**Document section**
»»
And finally, I have ranted on GNOME 3 issues on LWN in the past probably a couple of times more than was necessary. To the LWN community, I'm sorry. At some point it's difficult to say anything critical without coming across as just piling on. I hope this doesn't come across as a rant; I don't feel ranty as I type this. I'll be happy if GNOME makes the cut as my wife's next desktop.

Day: Taking GNOME 3 to the next level

Posted Sep 5, 2012 7:17 UTC (Wed) by cabrilo (guest, #72372) [Link]

We are a off topic here, and especially with reddit's tone it's a little hard to talk about Gnome 3.

However, this is my question: How can I test GNOME 3? I don't have any Linux desktop's around, and the only machine I could play with runs Debian Stable and upgrading to Gnome 3 would be a lot of time and effort. I can test the live CD I guess, but I need something more permanent so I can actually try to do some work with it. If I run it in VirtualBox, I won't have hardware acceleration and it will fall back into fallback mode which defeats the purpose of testing.

Any ideas how to try out GNOME 3? Any luck getting it to run in some virtualization software (OS X as the host in my case)? I'd like to avoid dual booting Linux on it, as I had issues before where it screwed up my partition table and I currently don't have any spare external HD's laying around.
««
**What you should do**
Transcribe the GNOME 3 comments from "Day: Taking GNOME" up to and including "about Gnome 3.". The listing has no connection to the GNOME 3 comments.

**Source information**
»»
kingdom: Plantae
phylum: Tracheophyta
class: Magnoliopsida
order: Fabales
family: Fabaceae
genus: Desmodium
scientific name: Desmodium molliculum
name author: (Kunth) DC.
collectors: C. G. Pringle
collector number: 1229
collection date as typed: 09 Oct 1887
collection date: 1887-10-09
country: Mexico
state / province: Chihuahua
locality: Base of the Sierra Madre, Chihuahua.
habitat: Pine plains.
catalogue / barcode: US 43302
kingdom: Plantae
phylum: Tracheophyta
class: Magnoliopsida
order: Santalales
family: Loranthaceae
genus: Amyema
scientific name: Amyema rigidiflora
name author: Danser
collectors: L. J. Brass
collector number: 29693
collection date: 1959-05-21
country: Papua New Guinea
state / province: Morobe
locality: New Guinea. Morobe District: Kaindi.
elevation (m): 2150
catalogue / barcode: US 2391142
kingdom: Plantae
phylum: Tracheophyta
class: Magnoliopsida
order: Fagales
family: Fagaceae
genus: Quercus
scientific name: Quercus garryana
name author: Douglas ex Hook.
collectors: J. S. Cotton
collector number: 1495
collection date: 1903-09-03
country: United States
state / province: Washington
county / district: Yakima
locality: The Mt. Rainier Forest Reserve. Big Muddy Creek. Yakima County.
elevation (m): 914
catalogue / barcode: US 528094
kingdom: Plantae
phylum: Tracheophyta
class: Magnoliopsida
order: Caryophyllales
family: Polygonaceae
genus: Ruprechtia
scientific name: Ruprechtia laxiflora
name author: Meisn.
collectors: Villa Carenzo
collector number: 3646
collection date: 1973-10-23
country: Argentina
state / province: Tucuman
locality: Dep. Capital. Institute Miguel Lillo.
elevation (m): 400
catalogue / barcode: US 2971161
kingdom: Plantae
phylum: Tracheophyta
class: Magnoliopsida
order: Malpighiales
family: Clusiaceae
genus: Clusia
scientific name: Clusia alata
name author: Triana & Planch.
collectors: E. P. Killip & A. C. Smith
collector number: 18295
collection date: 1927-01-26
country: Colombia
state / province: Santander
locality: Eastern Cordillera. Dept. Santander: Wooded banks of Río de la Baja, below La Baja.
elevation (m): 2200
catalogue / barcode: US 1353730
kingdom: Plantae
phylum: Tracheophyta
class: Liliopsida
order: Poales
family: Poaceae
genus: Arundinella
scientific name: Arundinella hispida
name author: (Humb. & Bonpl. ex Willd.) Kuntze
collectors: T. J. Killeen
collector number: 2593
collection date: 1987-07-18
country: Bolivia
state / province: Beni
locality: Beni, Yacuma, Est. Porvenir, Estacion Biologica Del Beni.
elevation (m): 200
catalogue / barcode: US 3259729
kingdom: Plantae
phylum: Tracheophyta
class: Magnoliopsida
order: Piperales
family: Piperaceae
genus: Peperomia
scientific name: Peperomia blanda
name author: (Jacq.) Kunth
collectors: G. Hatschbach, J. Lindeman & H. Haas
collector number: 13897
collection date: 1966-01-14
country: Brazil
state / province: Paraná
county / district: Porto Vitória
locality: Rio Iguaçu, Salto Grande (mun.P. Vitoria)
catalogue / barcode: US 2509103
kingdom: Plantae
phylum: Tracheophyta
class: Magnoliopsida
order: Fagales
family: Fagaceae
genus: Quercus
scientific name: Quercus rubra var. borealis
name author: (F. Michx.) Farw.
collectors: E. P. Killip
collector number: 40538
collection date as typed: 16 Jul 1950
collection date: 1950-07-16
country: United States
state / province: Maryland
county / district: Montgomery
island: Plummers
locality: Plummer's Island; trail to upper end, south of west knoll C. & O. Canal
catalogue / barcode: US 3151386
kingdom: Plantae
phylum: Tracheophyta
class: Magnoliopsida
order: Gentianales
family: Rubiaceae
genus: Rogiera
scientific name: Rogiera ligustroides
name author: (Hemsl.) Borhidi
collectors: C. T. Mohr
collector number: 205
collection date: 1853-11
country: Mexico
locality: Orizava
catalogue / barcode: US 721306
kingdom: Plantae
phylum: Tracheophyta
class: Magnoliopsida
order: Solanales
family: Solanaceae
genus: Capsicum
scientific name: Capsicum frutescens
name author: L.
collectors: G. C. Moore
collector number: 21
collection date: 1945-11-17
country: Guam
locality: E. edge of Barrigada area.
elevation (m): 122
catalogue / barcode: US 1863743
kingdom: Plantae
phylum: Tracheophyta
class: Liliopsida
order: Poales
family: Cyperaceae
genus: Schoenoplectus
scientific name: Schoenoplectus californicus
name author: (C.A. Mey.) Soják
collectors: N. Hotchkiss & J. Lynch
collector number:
««
**Answer space**
Day: Taking GNOME 3 to the next level

Posted Sep 5, 2012 7:17 UTC (Wed) by cabrilo (guest, #72372) [Link]

We are a off topic here, and especially with reddit's tone it's a little hard to talk about Gnome 3.